O Portland Trail Blazers sentiu falta de Shaedon Sharpe. Depois de ficar de fora dos primeiros 8 jogos da temporada devido a uma ruptura labral, ele retornou à escalação e quase retomou de onde parou na temporada passada, com média de 15,2 pontos em 46% de arremessos e quase uma dúzia de arremessos a mais em seus últimos dois jogos (38) do que em seus primeiros três (27).

O esforço de Sharpe não passou despercebido pelo técnico dos Blazers, Chauncey Billups, de acordo com Aaron Fentress do The Oregonian:

“Eu espero muito dele, e todos nós esperamos porque ele é simplesmente bom”, disse Billups. “Mas às vezes eu meio que tenho que ir atrás dele um pouco só para que ele saiba o quão bom ele é e o quão importante ele é para nós… E ele ama que dependemos dele para fazer algumas dessas coisas”, disse Billups. “E quanto mais isso acontecer, mais ele vai se acostumar.”

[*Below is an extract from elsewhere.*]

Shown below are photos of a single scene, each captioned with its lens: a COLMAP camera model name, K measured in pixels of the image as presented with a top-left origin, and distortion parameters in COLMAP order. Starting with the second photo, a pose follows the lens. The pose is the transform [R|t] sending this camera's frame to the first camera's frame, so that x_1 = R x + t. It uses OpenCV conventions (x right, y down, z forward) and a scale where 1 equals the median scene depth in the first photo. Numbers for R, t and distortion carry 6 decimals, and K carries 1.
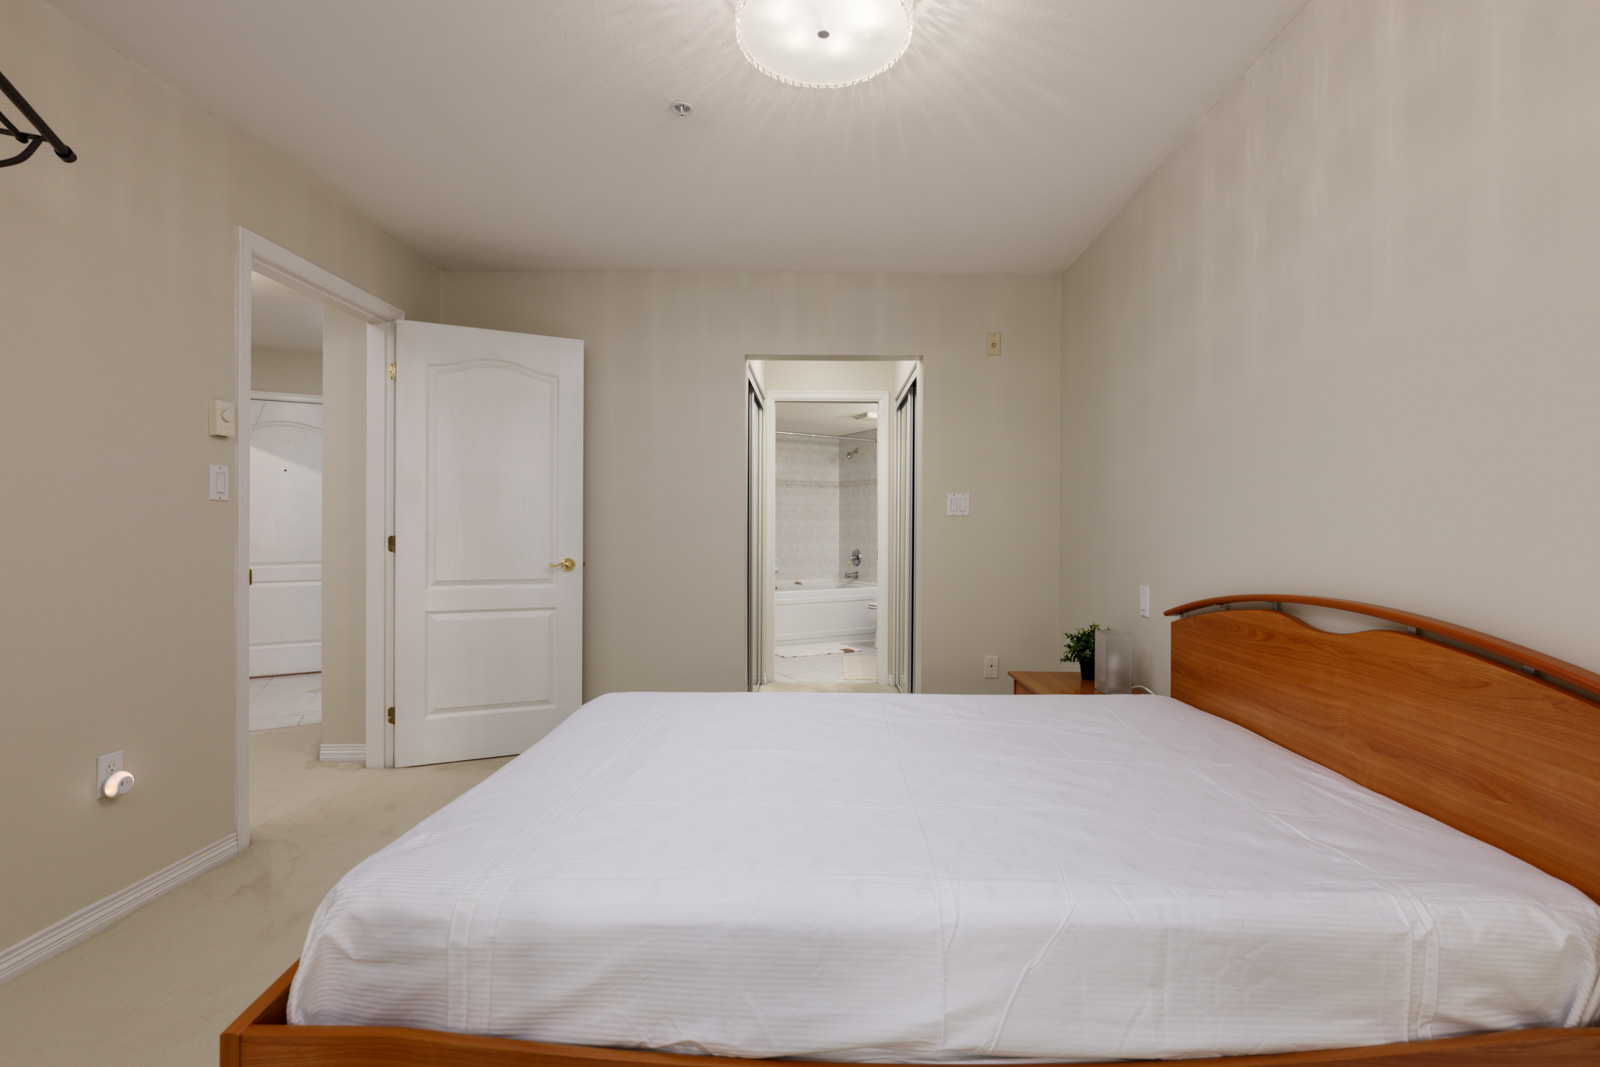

Fentress também escreveu que o desempenho de 33 pontos de Sharpe na quarta-feira pode dar à organização dos Blazers algo para construir seu elenco em uma era pós-Damian-Lillard:

Uma versão consistente daquele Sharpe daria aos Blazers uma estrela clara para o futuro. Alguém capaz de preencher o vazio deixado pela saída de Damian Lillard no verão de 2023. Quarta-feira ofereceu o primeiro vislumbre daquele jogador.

“Foi bom apenas ajudar minha equipe a vencer e competir no mais alto nível”, disse Sharpe. Billups quer mais disso.

Alguns dos companheiros de equipe de Sharpe – incluindo o novato pivô Donovan Clingan – estão apenas vendo seu atletismo de perto pela primeira vez, incluindo sua feroz enterrada de rebatida no quarto período da segunda vitória sobre o Minnesota Timberwolves em dois dias:

Sharpe deu um passo atrasado enquanto arrastava levemente seu pé direito e então cronometrou perfeitamente seu salto. Ele agarrou o erro no ar com sua mão direita e enterrou a bola para dar aos Blazers uma vantagem de 91-83. Portland venceu por 106-98. A enterrada de rebatida fez o banco e os torcedores dos Blazers se levantarem de alegria enquanto Sharpe ficava embaixo da cesta e gritava de satisfação para os torcedores.

Ele conseguiu, com certeza“, disse Grant. O pivô novato Donovan Clingan teve seu primeiro vislumbre no jogo da elite atlética de Sharpe.

“Eu estava bem abaixo do aro olhando e lá vem Shaedon, e eu fiquei tipo, ‘Meu Deus'”, disse Clingan.

O técnico do Blazers, Chauncey Billups, frequentemente faz referência a “jogadas barulhentas” que impactam os jogos. Aquela enterrada de Sharpe foi das mais barulhentas que existem.

Sharpe está com média de 25 pontos, 4,5 rebotes e 1,5 roubos de bola em 50% de arremessos e 40% de profundidade em 7,5 tentativas em seus últimos dois jogos.